Ini untuk menyambut.
...
Sepuluh hari berlalu begitu saja. Jika aku ingin membuat kalian berdua bahagia,
Saya merasa gugup karena saya harus berakting dengan gigih.
Kami melakukan perjalanan dengan kereta kuda dan tiba di istana.
Wow... itu keren sekali...
Kami menghitung jumlah orang dan memasuki istana.
Setelah diberi nomor tempat duduk, saya pun duduk di tempat duduk yang telah ditentukan.
Aku melihat sekeliling untuk melihat siapa saja yang ada di sekitarku.
Hah?
Di sebelahkuKeluarga Joo Se-ahdari SoyounaTernyata ada.

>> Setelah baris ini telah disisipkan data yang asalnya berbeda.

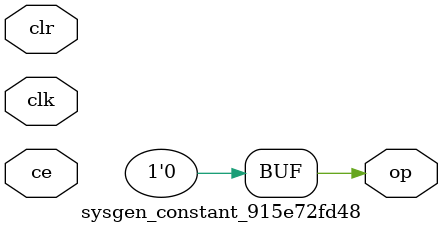
<source format=v>
module sysgen_constant_915e72fd48 (
  output [(1 - 1):0] op,
  input clk,
  input ce,
  input clr);
  assign op = 1'b0;
endmodule
</source>
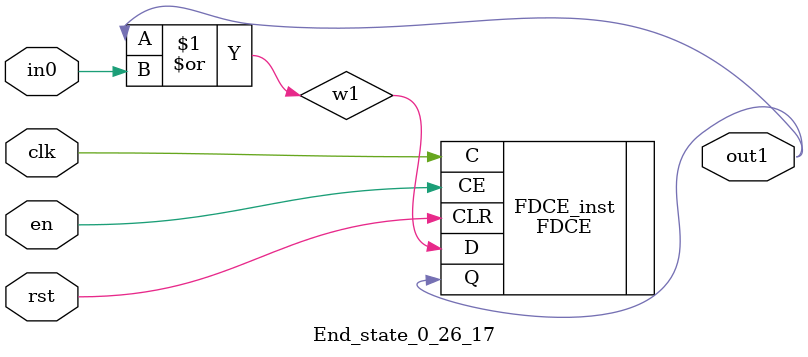
<source format=v>
module engine_0_26(out,clk,sod,en, in_59, in_1, in_3, in_6, in_8, in_10, in_15, in_16, in_17, in_29, in_30, in_36, in_41);
//pcre: /User-Agent\x3A\s+?mus[\x0d\x0a]/iH
//block char: [\x0d\x0a][1], \x20[8], N[0], G[0], S[0], -[0], a[0], r[0], e[0], u[0], t[0], \x3A[8], M[0], 

	input clk,sod,en;

	input in_59, in_1, in_3, in_6, in_8, in_10, in_15, in_16, in_17, in_29, in_30, in_36, in_41;
	output out;

	assign w0 = 1'b1;
	state_0_26_1 BlockState_0_26_1 (w1,in_29,clk,en,sod,w0);
	state_0_26_2 BlockState_0_26_2 (w2,in_8,clk,en,sod,w1);
	state_0_26_3 BlockState_0_26_3 (w3,in_17,clk,en,sod,w2);
	state_0_26_4 BlockState_0_26_4 (w4,in_16,clk,en,sod,w3);
	state_0_26_5 BlockState_0_26_5 (w5,in_10,clk,en,sod,w4);
	state_0_26_6 BlockState_0_26_6 (w6,in_15,clk,en,sod,w5);
	state_0_26_7 BlockState_0_26_7 (w7,in_6,clk,en,sod,w6);
	state_0_26_8 BlockState_0_26_8 (w8,in_17,clk,en,sod,w7);
	state_0_26_9 BlockState_0_26_9 (w9,in_3,clk,en,sod,w8);
	state_0_26_10 BlockState_0_26_10 (w10,in_30,clk,en,sod,w9);
	state_0_26_11 BlockState_0_26_11 (w11,in_36,clk,en,sod,w10);
	state_0_26_12 BlockState_0_26_12 (w12,in_1,clk,en,sod,w12,w11);
	state_0_26_13 BlockState_0_26_13 (w13,in_41,clk,en,sod,w11,w12);
	state_0_26_14 BlockState_0_26_14 (w14,in_29,clk,en,sod,w13);
	state_0_26_15 BlockState_0_26_15 (w15,in_8,clk,en,sod,w14);
	state_0_26_16 BlockState_0_26_16 (w16,in_59,clk,en,sod,w15);
	End_state_0_26_17 BlockState_0_26_17 (out,clk,en,sod,w16);
endmodule

module state_0_26_1(out1,in_char,clk,en,rst,in0);
	input in_char,clk,en,rst,in0;
	output out1;
	wire w1,w2;
	assign w1 = in0; 
	and(w2,in_char,w1);
	FDCE #(.INIT(1'b0)) FDCE_inst (
		.Q(out1),
		.C(clk),
		.CE(en),
		.CLR(rst),
		.D(w2)
);
endmodule

module state_0_26_2(out1,in_char,clk,en,rst,in0);
	input in_char,clk,en,rst,in0;
	output out1;
	wire w1,w2;
	assign w1 = in0; 
	and(w2,in_char,w1);
	FDCE #(.INIT(1'b0)) FDCE_inst (
		.Q(out1),
		.C(clk),
		.CE(en),
		.CLR(rst),
		.D(w2)
);
endmodule

module state_0_26_3(out1,in_char,clk,en,rst,in0);
	input in_char,clk,en,rst,in0;
	output out1;
	wire w1,w2;
	assign w1 = in0; 
	and(w2,in_char,w1);
	FDCE #(.INIT(1'b0)) FDCE_inst (
		.Q(out1),
		.C(clk),
		.CE(en),
		.CLR(rst),
		.D(w2)
);
endmodule

module state_0_26_4(out1,in_char,clk,en,rst,in0);
	input in_char,clk,en,rst,in0;
	output out1;
	wire w1,w2;
	assign w1 = in0; 
	and(w2,in_char,w1);
	FDCE #(.INIT(1'b0)) FDCE_inst (
		.Q(out1),
		.C(clk),
		.CE(en),
		.CLR(rst),
		.D(w2)
);
endmodule

module state_0_26_5(out1,in_char,clk,en,rst,in0);
	input in_char,clk,en,rst,in0;
	output out1;
	wire w1,w2;
	assign w1 = in0; 
	and(w2,in_char,w1);
	FDCE #(.INIT(1'b0)) FDCE_inst (
		.Q(out1),
		.C(clk),
		.CE(en),
		.CLR(rst),
		.D(w2)
);
endmodule

module state_0_26_6(out1,in_char,clk,en,rst,in0);
	input in_char,clk,en,rst,in0;
	output out1;
	wire w1,w2;
	assign w1 = in0; 
	and(w2,in_char,w1);
	FDCE #(.INIT(1'b0)) FDCE_inst (
		.Q(out1),
		.C(clk),
		.CE(en),
		.CLR(rst),
		.D(w2)
);
endmodule

module state_0_26_7(out1,in_char,clk,en,rst,in0);
	input in_char,clk,en,rst,in0;
	output out1;
	wire w1,w2;
	assign w1 = in0; 
	and(w2,in_char,w1);
	FDCE #(.INIT(1'b0)) FDCE_inst (
		.Q(out1),
		.C(clk),
		.CE(en),
		.CLR(rst),
		.D(w2)
);
endmodule

module state_0_26_8(out1,in_char,clk,en,rst,in0);
	input in_char,clk,en,rst,in0;
	output out1;
	wire w1,w2;
	assign w1 = in0; 
	and(w2,in_char,w1);
	FDCE #(.INIT(1'b0)) FDCE_inst (
		.Q(out1),
		.C(clk),
		.CE(en),
		.CLR(rst),
		.D(w2)
);
endmodule

module state_0_26_9(out1,in_char,clk,en,rst,in0);
	input in_char,clk,en,rst,in0;
	output out1;
	wire w1,w2;
	assign w1 = in0; 
	and(w2,in_char,w1);
	FDCE #(.INIT(1'b0)) FDCE_inst (
		.Q(out1),
		.C(clk),
		.CE(en),
		.CLR(rst),
		.D(w2)
);
endmodule

module state_0_26_10(out1,in_char,clk,en,rst,in0);
	input in_char,clk,en,rst,in0;
	output out1;
	wire w1,w2;
	assign w1 = in0; 
	and(w2,in_char,w1);
	FDCE #(.INIT(1'b0)) FDCE_inst (
		.Q(out1),
		.C(clk),
		.CE(en),
		.CLR(rst),
		.D(w2)
);
endmodule

module state_0_26_11(out1,in_char,clk,en,rst,in0);
	input in_char,clk,en,rst,in0;
	output out1;
	wire w1,w2;
	assign w1 = in0; 
	and(w2,in_char,w1);
	FDCE #(.INIT(1'b0)) FDCE_inst (
		.Q(out1),
		.C(clk),
		.CE(en),
		.CLR(rst),
		.D(w2)
);
endmodule

module state_0_26_12(out1,in_char,clk,en,rst,in0,in1);
	input in_char,clk,en,rst,in0,in1;
	output out1;
	wire w1,w2;
	or(w1,in0,in1);
	and(w2,in_char,w1);
	FDCE #(.INIT(1'b0)) FDCE_inst (
		.Q(out1),
		.C(clk),
		.CE(en),
		.CLR(rst),
		.D(w2)
);
endmodule

module state_0_26_13(out1,in_char,clk,en,rst,in0,in1);
	input in_char,clk,en,rst,in0,in1;
	output out1;
	wire w1,w2;
	or(w1,in0,in1);
	and(w2,in_char,w1);
	FDCE #(.INIT(1'b0)) FDCE_inst (
		.Q(out1),
		.C(clk),
		.CE(en),
		.CLR(rst),
		.D(w2)
);
endmodule

module state_0_26_14(out1,in_char,clk,en,rst,in0);
	input in_char,clk,en,rst,in0;
	output out1;
	wire w1,w2;
	assign w1 = in0; 
	and(w2,in_char,w1);
	FDCE #(.INIT(1'b0)) FDCE_inst (
		.Q(out1),
		.C(clk),
		.CE(en),
		.CLR(rst),
		.D(w2)
);
endmodule

module state_0_26_15(out1,in_char,clk,en,rst,in0);
	input in_char,clk,en,rst,in0;
	output out1;
	wire w1,w2;
	assign w1 = in0; 
	and(w2,in_char,w1);
	FDCE #(.INIT(1'b0)) FDCE_inst (
		.Q(out1),
		.C(clk),
		.CE(en),
		.CLR(rst),
		.D(w2)
);
endmodule

module state_0_26_16(out1,in_char,clk,en,rst,in0);
	input in_char,clk,en,rst,in0;
	output out1;
	wire w1,w2;
	assign w1 = in0; 
	and(w2,in_char,w1);
	FDCE #(.INIT(1'b0)) FDCE_inst (
		.Q(out1),
		.C(clk),
		.CE(en),
		.CLR(rst),
		.D(w2)
);
endmodule

module End_state_0_26_17(out1,clk,en,rst,in0);
	input clk,rst,en,in0;
	output out1;
	wire w1;
	or(w1,out1,in0);
	FDCE #(.INIT(1'b0)) FDCE_inst (
		.Q(out1),
		.C(clk),
		.CE(en),
		.CLR(rst),
		.D(w1)
);
endmodule


</source>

Dari semua tempat...
Kenapa dia duduk di sebelahku...? Soyouna sedang melihat sekeliling saat itu.
Mata kami bertemu.
"Hah? Kau... Seo Yeo-ju?"
"..."
"Kau di sini..."
Soyouna berusaha untuk terus berbicara, tetapi karena istana...
Aku berhenti berbicara karena aku harus terlihat baik.
Syukurlah... Jika aku terus berbicara dengannya, nilaiku mungkin akan turun juga.
"Saya akan memulai tes memanah sekarang. Silakan ambil kertas yang telah dibagikan, lalu ikuti tesnya."
".."
"Jika kamu ketahuan melihat lembar jawaban ujian orang lain di tengah ujian, kamu akan langsung dikeluarkan."
".."
"Kalau begitu, saya akan mulai tesnya sekarang. Anda punya waktu satu jam. Oke."
awal
Penulis Sadam Time '^'
Astaga... Isinya benar-benar aneh... Ah! Terima kasih banyak kepada semua orang yang telah memberi saya sampulnya...
Saya rasa sampul-sampul yang diberikan orang lain kepada saya akan disertakan dalam episode berikutnya! Saya terus menerima sampul-sampul.